> Task item:
Send back the records in full, character for character.

> Saved entries:
......

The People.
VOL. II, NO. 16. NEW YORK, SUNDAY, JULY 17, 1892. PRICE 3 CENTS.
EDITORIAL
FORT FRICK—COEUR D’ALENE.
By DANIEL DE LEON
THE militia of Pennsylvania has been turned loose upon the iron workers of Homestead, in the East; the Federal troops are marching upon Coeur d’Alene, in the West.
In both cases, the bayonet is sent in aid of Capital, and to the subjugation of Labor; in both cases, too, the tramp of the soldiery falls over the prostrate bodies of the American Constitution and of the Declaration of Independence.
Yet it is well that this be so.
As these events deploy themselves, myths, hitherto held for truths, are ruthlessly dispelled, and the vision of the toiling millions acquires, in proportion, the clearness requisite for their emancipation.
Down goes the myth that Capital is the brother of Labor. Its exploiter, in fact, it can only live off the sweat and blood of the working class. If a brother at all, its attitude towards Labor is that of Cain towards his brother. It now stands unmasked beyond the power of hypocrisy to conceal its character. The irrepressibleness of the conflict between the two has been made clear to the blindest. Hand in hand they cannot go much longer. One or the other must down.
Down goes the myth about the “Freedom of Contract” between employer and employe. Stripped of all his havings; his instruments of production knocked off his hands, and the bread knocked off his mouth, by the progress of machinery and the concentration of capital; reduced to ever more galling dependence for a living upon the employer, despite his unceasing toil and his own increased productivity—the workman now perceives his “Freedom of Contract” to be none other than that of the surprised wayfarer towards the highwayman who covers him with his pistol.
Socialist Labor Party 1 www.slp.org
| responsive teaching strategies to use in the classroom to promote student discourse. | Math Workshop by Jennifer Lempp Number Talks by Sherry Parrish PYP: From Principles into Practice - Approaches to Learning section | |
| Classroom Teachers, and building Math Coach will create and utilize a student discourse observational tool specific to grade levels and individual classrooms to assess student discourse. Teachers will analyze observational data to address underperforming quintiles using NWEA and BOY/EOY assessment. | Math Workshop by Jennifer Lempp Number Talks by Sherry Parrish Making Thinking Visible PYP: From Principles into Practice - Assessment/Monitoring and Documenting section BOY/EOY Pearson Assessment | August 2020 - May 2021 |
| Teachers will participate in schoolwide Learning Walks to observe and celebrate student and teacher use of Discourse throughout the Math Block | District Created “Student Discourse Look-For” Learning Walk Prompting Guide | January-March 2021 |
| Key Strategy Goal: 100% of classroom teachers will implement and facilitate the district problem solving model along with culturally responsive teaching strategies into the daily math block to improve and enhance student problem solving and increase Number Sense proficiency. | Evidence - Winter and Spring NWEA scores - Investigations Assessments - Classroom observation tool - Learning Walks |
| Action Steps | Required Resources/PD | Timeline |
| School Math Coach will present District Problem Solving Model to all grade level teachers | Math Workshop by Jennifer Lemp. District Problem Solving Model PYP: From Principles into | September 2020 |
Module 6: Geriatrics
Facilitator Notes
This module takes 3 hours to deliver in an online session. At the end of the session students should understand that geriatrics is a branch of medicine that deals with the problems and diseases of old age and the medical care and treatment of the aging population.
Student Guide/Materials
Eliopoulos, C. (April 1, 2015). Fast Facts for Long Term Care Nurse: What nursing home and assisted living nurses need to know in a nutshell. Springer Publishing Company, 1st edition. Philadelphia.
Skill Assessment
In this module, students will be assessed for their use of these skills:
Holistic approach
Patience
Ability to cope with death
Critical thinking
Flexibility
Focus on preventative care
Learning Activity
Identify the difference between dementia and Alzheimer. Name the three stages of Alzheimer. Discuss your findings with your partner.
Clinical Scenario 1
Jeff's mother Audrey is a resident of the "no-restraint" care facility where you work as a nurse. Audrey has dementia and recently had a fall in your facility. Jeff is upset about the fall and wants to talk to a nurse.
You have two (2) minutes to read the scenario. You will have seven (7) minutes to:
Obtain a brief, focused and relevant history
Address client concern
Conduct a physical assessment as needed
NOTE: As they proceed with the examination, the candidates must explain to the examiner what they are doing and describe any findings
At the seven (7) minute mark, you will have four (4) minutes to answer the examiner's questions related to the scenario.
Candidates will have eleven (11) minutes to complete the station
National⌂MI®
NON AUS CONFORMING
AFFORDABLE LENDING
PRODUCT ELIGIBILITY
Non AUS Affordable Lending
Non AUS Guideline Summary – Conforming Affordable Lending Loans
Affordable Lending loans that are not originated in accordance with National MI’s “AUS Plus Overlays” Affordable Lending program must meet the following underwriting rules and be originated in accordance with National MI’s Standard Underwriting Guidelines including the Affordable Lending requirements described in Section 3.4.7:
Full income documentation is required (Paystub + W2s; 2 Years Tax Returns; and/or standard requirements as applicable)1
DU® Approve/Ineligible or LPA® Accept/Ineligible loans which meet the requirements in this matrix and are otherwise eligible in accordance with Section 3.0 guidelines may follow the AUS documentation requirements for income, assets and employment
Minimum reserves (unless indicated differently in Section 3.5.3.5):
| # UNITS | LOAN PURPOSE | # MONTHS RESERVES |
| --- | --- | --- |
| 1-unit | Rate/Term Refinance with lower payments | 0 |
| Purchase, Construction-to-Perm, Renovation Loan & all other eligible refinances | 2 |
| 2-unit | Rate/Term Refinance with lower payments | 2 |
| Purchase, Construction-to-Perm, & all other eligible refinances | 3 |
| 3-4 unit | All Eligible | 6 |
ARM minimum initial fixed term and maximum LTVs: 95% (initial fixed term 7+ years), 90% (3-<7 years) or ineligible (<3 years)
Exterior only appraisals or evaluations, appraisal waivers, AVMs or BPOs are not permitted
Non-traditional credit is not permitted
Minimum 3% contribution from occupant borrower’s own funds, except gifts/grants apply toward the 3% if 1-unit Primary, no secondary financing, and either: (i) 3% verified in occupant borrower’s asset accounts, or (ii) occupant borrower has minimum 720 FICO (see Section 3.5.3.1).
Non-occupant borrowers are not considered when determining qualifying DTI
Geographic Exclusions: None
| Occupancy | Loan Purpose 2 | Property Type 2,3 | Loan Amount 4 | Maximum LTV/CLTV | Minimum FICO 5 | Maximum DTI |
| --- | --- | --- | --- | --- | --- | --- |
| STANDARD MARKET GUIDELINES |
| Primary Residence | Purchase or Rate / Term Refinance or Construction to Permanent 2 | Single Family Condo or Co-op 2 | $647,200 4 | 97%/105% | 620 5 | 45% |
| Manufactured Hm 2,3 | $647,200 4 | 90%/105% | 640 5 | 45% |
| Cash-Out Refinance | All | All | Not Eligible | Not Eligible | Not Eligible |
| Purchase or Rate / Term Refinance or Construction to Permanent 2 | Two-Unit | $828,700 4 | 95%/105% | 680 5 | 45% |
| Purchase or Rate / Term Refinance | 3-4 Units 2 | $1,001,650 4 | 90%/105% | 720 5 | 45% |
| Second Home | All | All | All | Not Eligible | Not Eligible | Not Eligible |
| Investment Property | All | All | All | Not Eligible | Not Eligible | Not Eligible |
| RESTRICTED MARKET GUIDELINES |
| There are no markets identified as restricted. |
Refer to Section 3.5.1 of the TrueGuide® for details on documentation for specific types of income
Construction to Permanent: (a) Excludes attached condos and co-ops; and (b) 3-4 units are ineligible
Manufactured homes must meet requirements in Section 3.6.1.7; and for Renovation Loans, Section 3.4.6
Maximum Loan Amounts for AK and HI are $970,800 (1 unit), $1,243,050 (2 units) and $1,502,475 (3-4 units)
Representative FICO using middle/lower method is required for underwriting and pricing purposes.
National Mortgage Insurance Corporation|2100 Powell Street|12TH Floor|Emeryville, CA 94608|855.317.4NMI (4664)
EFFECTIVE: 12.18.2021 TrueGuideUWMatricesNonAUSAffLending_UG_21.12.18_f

......

> Solution to this task:
The People.
VOL. II, NO. 16. NEW YORK, SUNDAY, JULY 17, 1892. PRICE 3 CENTS.
EDITORIAL
FORT FRICK—COEUR D’ALENE.
By DANIEL DE LEON
THE militia of Pennsylvania has been turned loose upon the iron workers of Homestead, in the East; the Federal troops are marching upon Coeur d’Alene, in the West.
In both cases, the bayonet is sent in aid of Capital, and to the subjugation of Labor; in both cases, too, the tramp of the soldiery falls over the prostrate bodies of the American Constitution and of the Declaration of Independence.
Yet it is well that this be so.
As these events deploy themselves, myths, hitherto held for truths, are ruthlessly dispelled, and the vision of the toiling millions acquires, in proportion, the clearness requisite for their emancipation.
Down goes the myth that Capital is the brother of Labor. Its exploiter, in fact, it can only live off the sweat and blood of the working class. If a brother at all, its attitude towards Labor is that of Cain towards his brother. It now stands unmasked beyond the power of hypocrisy to conceal its character. The irrepressibleness of the conflict between the two has been made clear to the blindest. Hand in hand they cannot go much longer. One or the other must down.
Down goes the myth about the “Freedom of Contract” between employer and employe. Stripped of all his havings; his instruments of production knocked off his hands, and the bread knocked off his mouth, by the progress of machinery and the concentration of capital; reduced to ever more galling dependence for a living upon the employer, despite his unceasing toil and his own increased productivity—the workman now perceives his “Freedom of Contract” to be none other than that of the surprised wayfarer towards the highwayman who covers him with his pistol.
Socialist Labor Party 1 www.slp.org
| responsive teaching strategies to use in the classroom to promote student discourse. | Math Workshop by Jennifer Lempp Number Talks by Sherry Parrish PYP: From Principles into Practice - Approaches to Learning section | |
| Classroom Teachers, and building Math Coach will create and utilize a student discourse observational tool specific to grade levels and individual classrooms to assess student discourse. Teachers will analyze observational data to address underperforming quintiles using NWEA and BOY/EOY assessment. | Math Workshop by Jennifer Lempp Number Talks by Sherry Parrish Making Thinking Visible PYP: From Principles into Practice - Assessment/Monitoring and Documenting section BOY/EOY Pearson Assessment | August 2020 - May 2021 |
| Teachers will participate in schoolwide Learning Walks to observe and celebrate student and teacher use of Discourse throughout the Math Block | District Created “Student Discourse Look-For” Learning Walk Prompting Guide | January-March 2021 |
| Key Strategy Goal: 100% of classroom teachers will implement and facilitate the district problem solving model along with culturally responsive teaching strategies into the daily math block to improve and enhance student problem solving and increase Number Sense proficiency. | Evidence - Winter and Spring NWEA scores - Investigations Assessments - Classroom observation tool - Learning Walks |
| Action Steps | Required Resources/PD | Timeline |
| School Math Coach will present District Problem Solving Model to all grade level teachers | Math Workshop by Jennifer Lemp. District Problem Solving Model PYP: From Principles into | September 2020 |
Module 6: Geriatrics
Facilitator Notes
This module takes 3 hours to deliver in an online session. At the end of the session students should understand that geriatrics is a branch of medicine that deals with the problems and diseases of old age and the medical care and treatment of the aging population.
Student Guide/Materials
Eliopoulos, C. (April 1, 2015). Fast Facts for Long Term Care Nurse: What nursing home and assisted living nurses need to know in a nutshell. Springer Publishing Company, 1st edition. Philadelphia.
Skill Assessment
In this module, students will be assessed for their use of these skills:
Holistic approach
Patience
Ability to cope with death
Critical thinking
Flexibility
Focus on preventative care
Learning Activity
Identify the difference between dementia and Alzheimer. Name the three stages of Alzheimer. Discuss your findings with your partner.
Clinical Scenario 1
Jeff's mother Audrey is a resident of the "no-restraint" care facility where you work as a nurse. Audrey has dementia and recently had a fall in your facility. Jeff is upset about the fall and wants to talk to a nurse.
You have two (2) minutes to read the scenario. You will have seven (7) minutes to:
Obtain a brief, focused and relevant history
Address client concern
Conduct a physical assessment as needed
NOTE: As they proceed with the examination, the candidates must explain to the examiner what they are doing and describe any findings
At the seven (7) minute mark, you will have four (4) minutes to answer the examiner's questions related to the scenario.
Candidates will have eleven (11) minutes to complete the station
National⌂MI®
NON AUS CONFORMING
AFFORDABLE LENDING
PRODUCT ELIGIBILITY
Non AUS Affordable Lending
Non AUS Guideline Summary – Conforming Affordable Lending Loans
Affordable Lending loans that are not originated in accordance with National MI’s “AUS Plus Overlays” Affordable Lending program must meet the following underwriting rules and be originated in accordance with National MI’s Standard Underwriting Guidelines including the Affordable Lending requirements described in Section 3.4.7:
Full income documentation is required (Paystub + W2s; 2 Years Tax Returns; and/or standard requirements as applicable)1
DU® Approve/Ineligible or LPA® Accept/Ineligible loans which meet the requirements in this matrix and are otherwise eligible in accordance with Section 3.0 guidelines may follow the AUS documentation requirements for income, assets and employment
Minimum reserves (unless indicated differently in Section 3.5.3.5):
| # UNITS | LOAN PURPOSE | # MONTHS RESERVES |
| --- | --- | --- |
| 1-unit | Rate/Term Refinance with lower payments | 0 |
| Purchase, Construction-to-Perm, Renovation Loan & all other eligible refinances | 2 |
| 2-unit | Rate/Term Refinance with lower payments | 2 |
| Purchase, Construction-to-Perm, & all other eligible refinances | 3 |
| 3-4 unit | All Eligible | 6 |
ARM minimum initial fixed term and maximum LTVs: 95% (initial fixed term 7+ years), 90% (3-<7 years) or ineligible (<3 years)
Exterior only appraisals or evaluations, appraisal waivers, AVMs or BPOs are not permitted
Non-traditional credit is not permitted
Minimum 3% contribution from occupant borrower’s own funds, except gifts/grants apply toward the 3% if 1-unit Primary, no secondary financing, and either: (i) 3% verified in occupant borrower’s asset accounts, or (ii) occupant borrower has minimum 720 FICO (see Section 3.5.3.1).
Non-occupant borrowers are not considered when determining qualifying DTI
Geographic Exclusions: None
| Occupancy | Loan Purpose 2 | Property Type 2,3 | Loan Amount 4 | Maximum LTV/CLTV | Minimum FICO 5 | Maximum DTI |
| --- | --- | --- | --- | --- | --- | --- |
| STANDARD MARKET GUIDELINES |
| Primary Residence | Purchase or Rate / Term Refinance or Construction to Permanent 2 | Single Family Condo or Co-op 2 | $647,200 4 | 97%/105% | 620 5 | 45% |
| Manufactured Hm 2,3 | $647,200 4 | 90%/105% | 640 5 | 45% |
| Cash-Out Refinance | All | All | Not Eligible | Not Eligible | Not Eligible |
| Purchase or Rate / Term Refinance or Construction to Permanent 2 | Two-Unit | $828,700 4 | 95%/105% | 680 5 | 45% |
| Purchase or Rate / Term Refinance | 3-4 Units 2 | $1,001,650 4 | 90%/105% | 720 5 | 45% |
| Second Home | All | All | All | Not Eligible | Not Eligible | Not Eligible |
| Investment Property | All | All | All | Not Eligible | Not Eligible | Not Eligible |
| RESTRICTED MARKET GUIDELINES |
| There are no markets identified as restricted. |
Refer to Section 3.5.1 of the TrueGuide® for details on documentation for specific types of income
Construction to Permanent: (a) Excludes attached condos and co-ops; and (b) 3-4 units are ineligible
Manufactured homes must meet requirements in Section 3.6.1.7; and for Renovation Loans, Section 3.4.6
Maximum Loan Amounts for AK and HI are $970,800 (1 unit), $1,243,050 (2 units) and $1,502,475 (3-4 units)
Representative FICO using middle/lower method is required for underwriting and pricing purposes.
National Mortgage Insurance Corporation|2100 Powell Street|12TH Floor|Emeryville, CA 94608|855.317.4NMI (4664)
EFFECTIVE: 12.18.2021 TrueGuideUWMatricesNonAUSAffLending_UG_21.12.18_f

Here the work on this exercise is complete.